**DATASET RECORDS**:
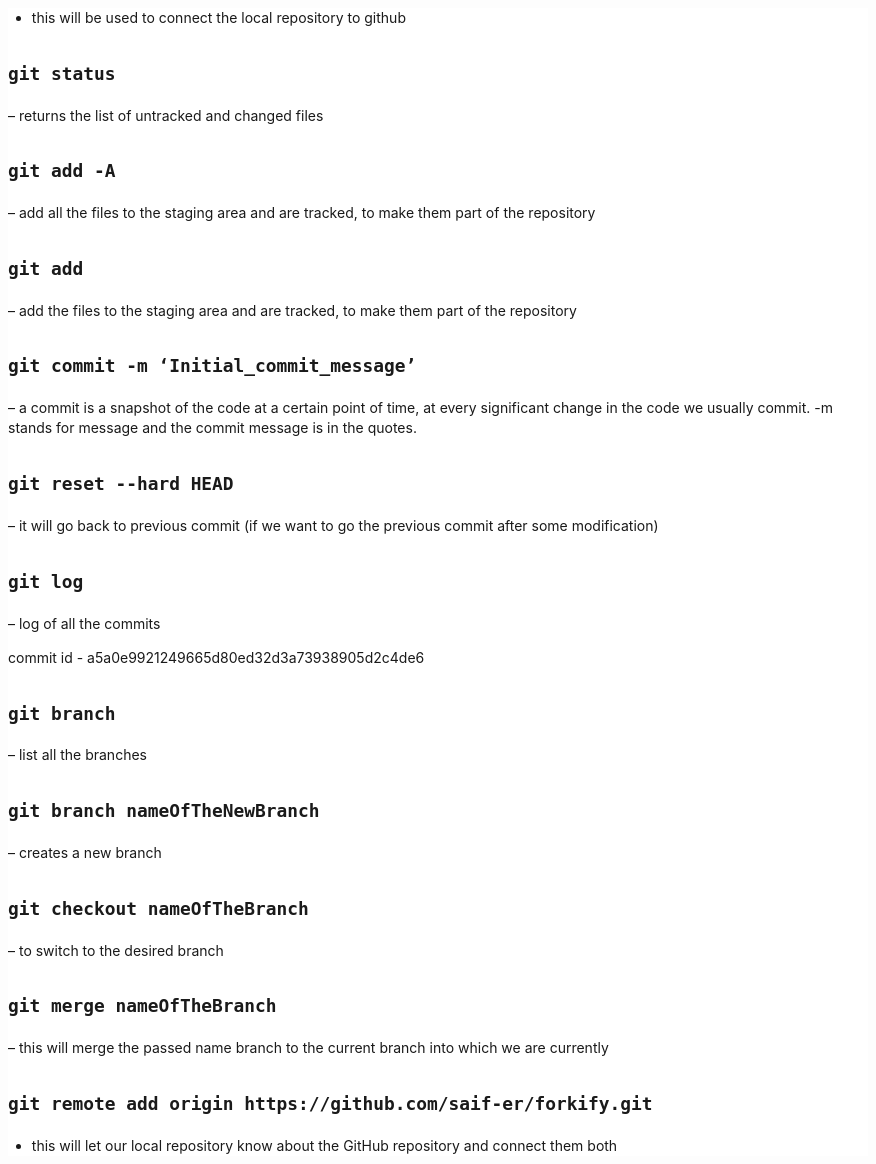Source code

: - this will be used to connect the local repository to github

## `git status`

– returns the list of untracked and changed files

## `git add -A`

– add all the files to the staging area and are tracked, to make them part of the repository

## `git add`

– add the files to the staging area and are tracked, to make them part of the repository

## `git commit -m ‘Initial_commit_message’`

– a commit is a snapshot of the code at a certain point of time, at every significant change in the code we usually commit. -m stands for message and the commit message is in the quotes.

## `git reset --hard HEAD`

– it will go back to previous commit (if we want to go the previous commit after some modification)

## `git log`

– log of all the commits

commit id - a5a0e9921249665d80ed32d3a73938905d2c4de6

## `git branch`

– list all the branches

## `git branch nameOfTheNewBranch`

– creates a new branch

## `git checkout nameOfTheBranch`

– to switch to the desired branch

## `git merge nameOfTheBranch`

– this will merge the passed name branch to the current branch into which we are currently

## `git remote add origin https://github.com/saif-er/forkify.git`

- this will let our local repository know about the GitHub repository and connect them both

**PROBLEM TO SOLVE**:
Write out every line of the rows above as it stands, without the pictures.

**REPLY TO THE EXERCISE**:
Source code

: - this will be used to connect the local repository to github

## `git status`

– returns the list of untracked and changed files

## `git add -A`

– add all the files to the staging area and are tracked, to make them part of the repository

## `git add`

– add the files to the staging area and are tracked, to make them part of the repository

## `git commit -m ‘Initial_commit_message’`

– a commit is a snapshot of the code at a certain point of time, at every significant change in the code we usually commit. -m stands for message and the commit message is in the quotes.

## `git reset --hard HEAD`

– it will go back to previous commit (if we want to go the previous commit after some modification)

## `git log`

– log of all the commits

commit id - a5a0e9921249665d80ed32d3a73938905d2c4de6

## `git branch`

– list all the branches

## `git branch nameOfTheNewBranch`

– creates a new branch

## `git checkout nameOfTheBranch`

– to switch to the desired branch

## `git merge nameOfTheBranch`

– this will merge the passed name branch to the current branch into which we are currently

## `git remote add origin https://github.com/saif-er/forkify.git`

- this will let our local repository know about the GitHub repository and connect them both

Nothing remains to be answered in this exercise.